Ich streiche Akela durch die Mähne, worauf er sich schnell wieder beruhigt. "Er mag es noch weniger, von Fremden angefasst zu werden, als ich."

"Verstanden", murmelt Kili, immer noch leicht erschrocken, und setzt sich auf sein Pony, die anderen Zwerge tun es ihm gleich.

Mit Leichtigkeit schwinge ich mich auf Akelas Rücken. Sobald alle sitzen, gibt Eichenschild das Zeichen zum Aufbruch und reitet voraus. Ich warte, bis die Gruppe an uns vorbeigeritten ist, und lasse Akela dann im Schritttempo ganz hinten laufen.

Gandalf übernimmt die Führung und leitet uns aus Beutelsend hinaus, in einen Wald. Ich lehne mich nach hinten, sodass ich meinen Kopf auf Akelas Hinterteil ablegen kann. Ich schließe die Augen und genieße die warme Sonne auf meinem Gesicht.

Um ehrlich zu sein habe ich es nie gemocht, bei den Orks zu leben. Ich meine, wer würde das schon? Aber im Endeffekt bin ich froh über all die Dinge, die ich dort gelernt habe. Diese neun Jahre haben mich klüger und stärker werden lassen, aber vor allem misstrauischer. Ich vertraue nicht darauf, dass einer dieser Zwerge mir helfen wird, sollte es brenzlig werden, und ich habe auch nicht vor, mein Leben für einen von ihnen zu riskieren.
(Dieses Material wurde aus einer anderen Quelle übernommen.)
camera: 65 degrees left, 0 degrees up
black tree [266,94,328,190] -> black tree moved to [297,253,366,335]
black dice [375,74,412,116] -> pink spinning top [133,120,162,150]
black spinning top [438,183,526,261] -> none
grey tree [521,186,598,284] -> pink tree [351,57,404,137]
Ich öffne eines meiner Augen, als ich merke, dass jemand neben mir reitet. Es ist Fili. Auf meiner anderen Seite sind Schritte zu hören, darum öffne ich auch das zweite Auge. Kili reitet ebenfalls neben mir.

"Was ist mit Euch?", fragt Fili.

"Was soll mit mir sein?", brumme ich, schließe meine Augen wieder. Ich falte die Hände auf meinem Bauch, hoffe, mich noch etwas ausruhen zu können. Ich habe das Gefühl, dass diese Zwerge sehr an meinen Nerven zehren werden.
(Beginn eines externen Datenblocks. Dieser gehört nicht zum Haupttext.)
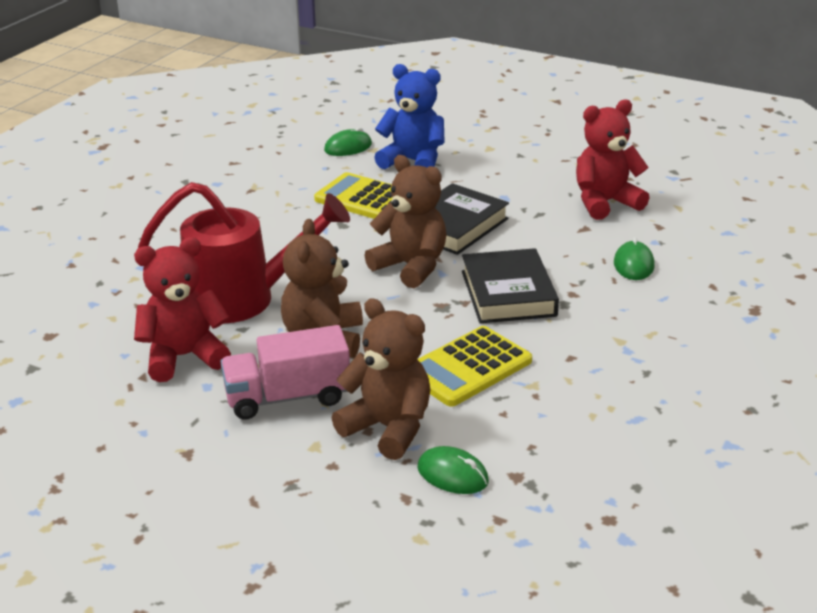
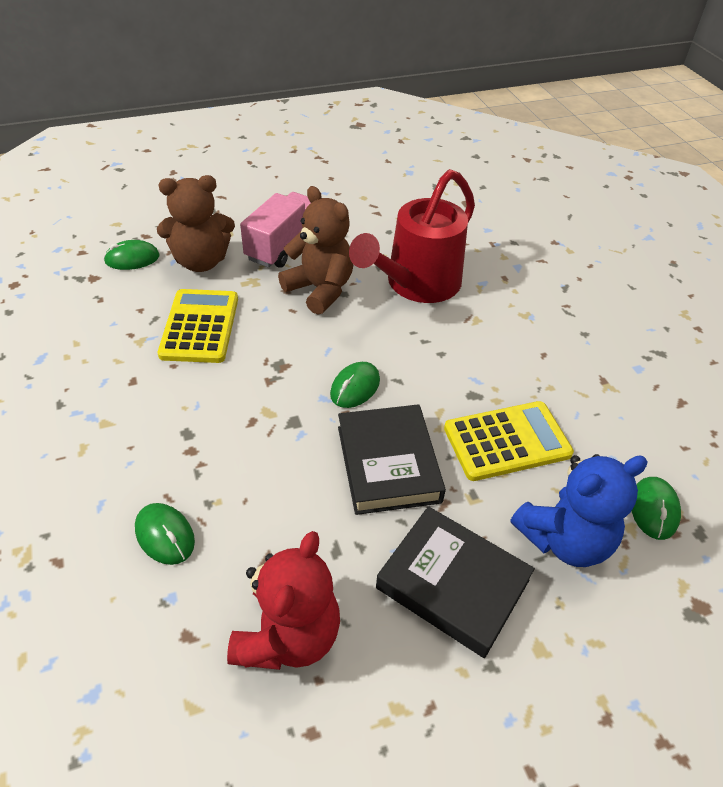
camera: 130 degrees right, 15 degrees up
red teddy bear [134,237,231,382] -> none
brown teddy bear [364,155,446,288] -> green mouse [330,362,380,408]
black book [462,248,559,323] -> black book moved to [376,506,535,658]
"Die anderen schließen Wetten ab, ob der Halbling noch kommt oder nicht", klärt Kili mich auf. "Was denkt Ihr?"

"Ich denke, dass ich kein Geld habe, um mit einem von Euch zu wetten."

"Und wenn Ihr welches hättet, was würdet Ihr dann sagen?", fragt Fili.

Schwungvoll setze ich mich auf. "Dass es mir total egal ist, ob er kommt oder nicht." Mein Blick wandert zu Gandalf, welcher sich nach wie vor sicher zu sein scheint, was Bilbo betrifft.

Während Fili und Kili darüber diskutieren, wie der Hobbit sich wohl entscheiden wird, höre ich plötzlich eine Stimme. "Wartet! Wartet!" Auch die anderen haben sie gehört und wir halten an. Bilbo rennt keuchend auf uns zu, eine Reisetasche auf dem Rücken und den Vertrag in der Hand. "Ich habe unterzeichnet!", ruft er.

Überrascht beobachte ich, wie er vor Balin stehenbleibt und ihm den Vertrag überreicht. Er ist doch noch gekommen... Das hätte ich nicht erwartet.

"Es scheint alles in Ordnung zu sein." Balin rollt den Vertrag wieder zusammen. "Willkommen, Meister Beutlin, in der Gemeinschaft von Thorin Eichenschild."

Thorin verdreht die Augen und setzt seinen Weg fort. "Gebt ihm ein Pony", ordnet er an. Obwohl Bilbo protestiert, schnappen Fili und Kili ihn sich und setzen ihn auf eines der Tiere.

Schon allein weil Eichenschild offenbar genervt davon ist, Bilbo dabeizuhaben, freue ich mich darüber.

Als Bilbo jedoch meint, wir müssten umkehren, weil er sein Taschentuch vergessen hat, verdrehe ich die Augen und sogar Akela schnaubt belustigt. Das wird eine lange Reise, Herr Beutlin... Du wirst bald weitaus größere Probleme als eine Allergie haben.